Please transcribe the data below exactly. Leave the pictures out.

● **Data below**:
━━━━━━━━━━━━━━━━━━━━

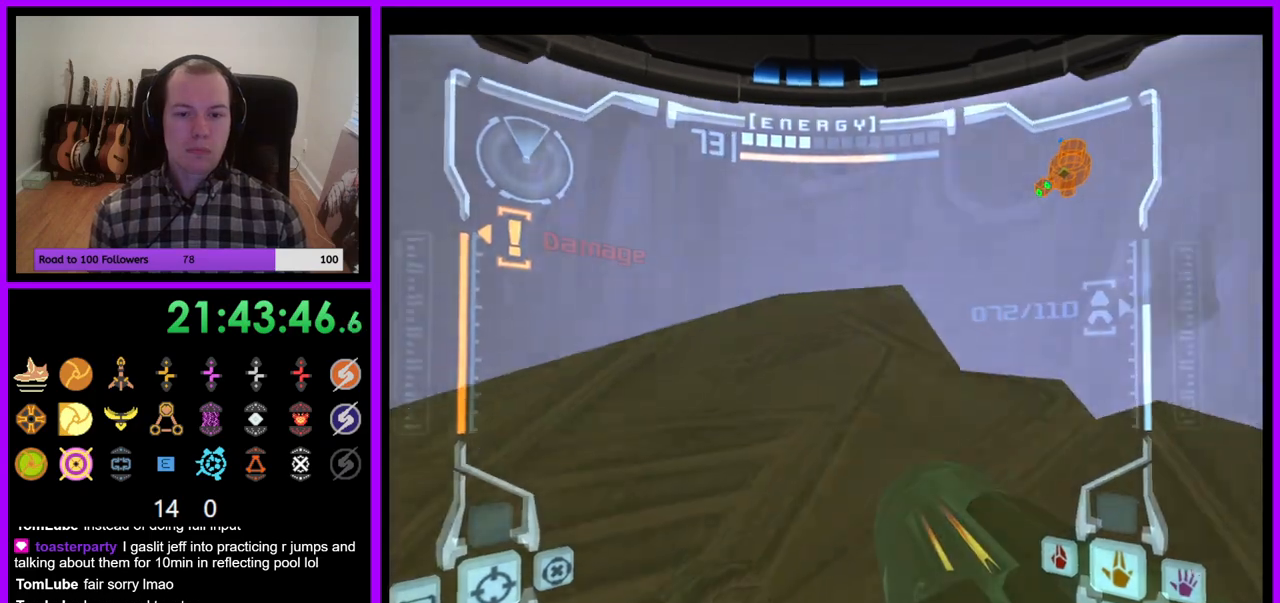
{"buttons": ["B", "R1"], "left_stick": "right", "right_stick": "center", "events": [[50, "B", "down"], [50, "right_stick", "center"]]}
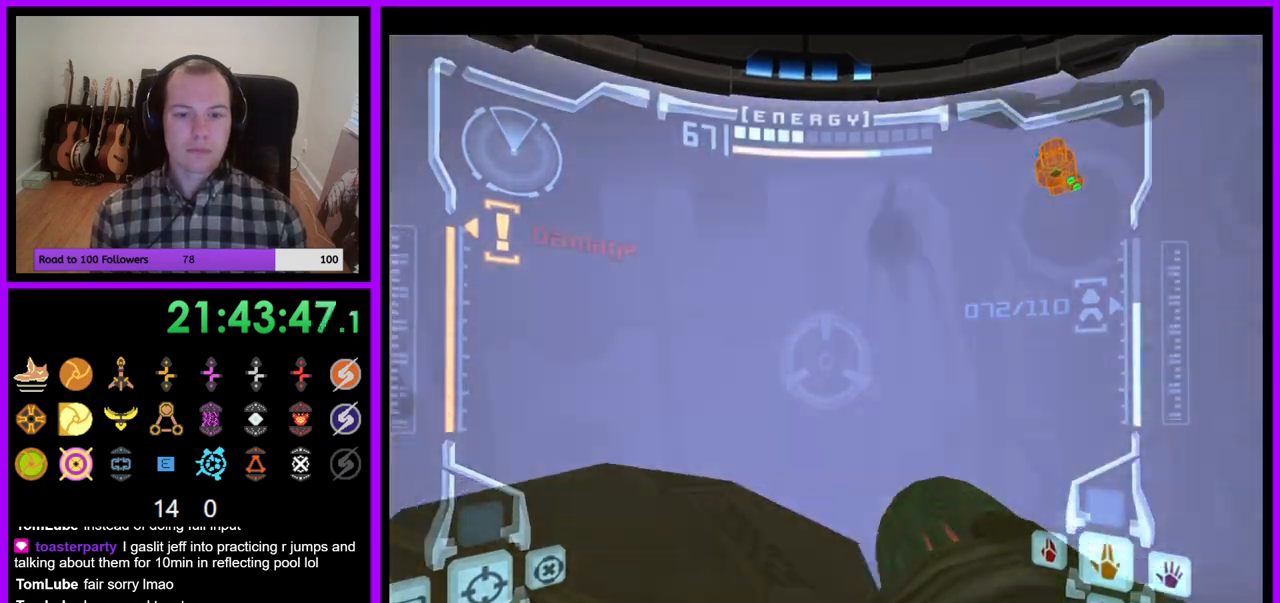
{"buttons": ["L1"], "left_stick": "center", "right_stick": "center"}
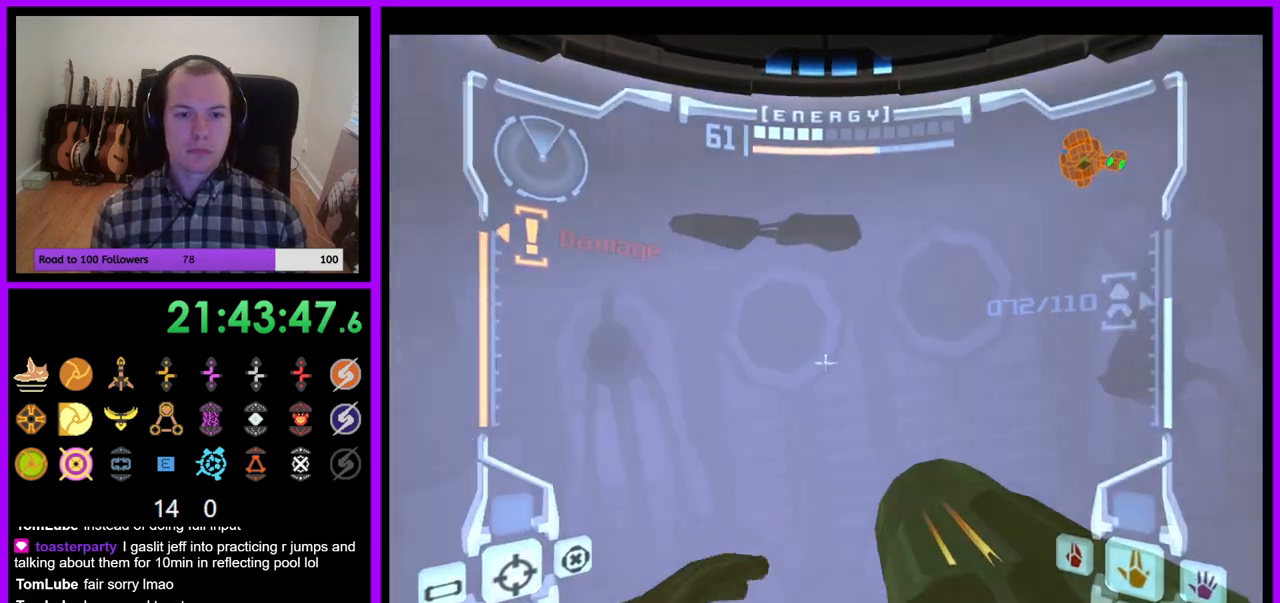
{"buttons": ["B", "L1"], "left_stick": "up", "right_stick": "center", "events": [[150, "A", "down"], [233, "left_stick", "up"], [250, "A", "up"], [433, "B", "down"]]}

━━━━━━━━━━━━━━━━━━━━

● **Final answer**:
{"buttons": ["B", "R1"], "left_stick": "right", "right_stick": "center", "events": [[50, "B", "down"], [50, "right_stick", "center"]]}
{"buttons": ["L1"], "left_stick": "center", "right_stick": "center"}
{"buttons": ["B", "L1"], "left_stick": "up", "right_stick": "center", "events": [[150, "A", "down"], [233, "left_stick", "up"], [250, "A", "up"], [433, "B", "down"]]}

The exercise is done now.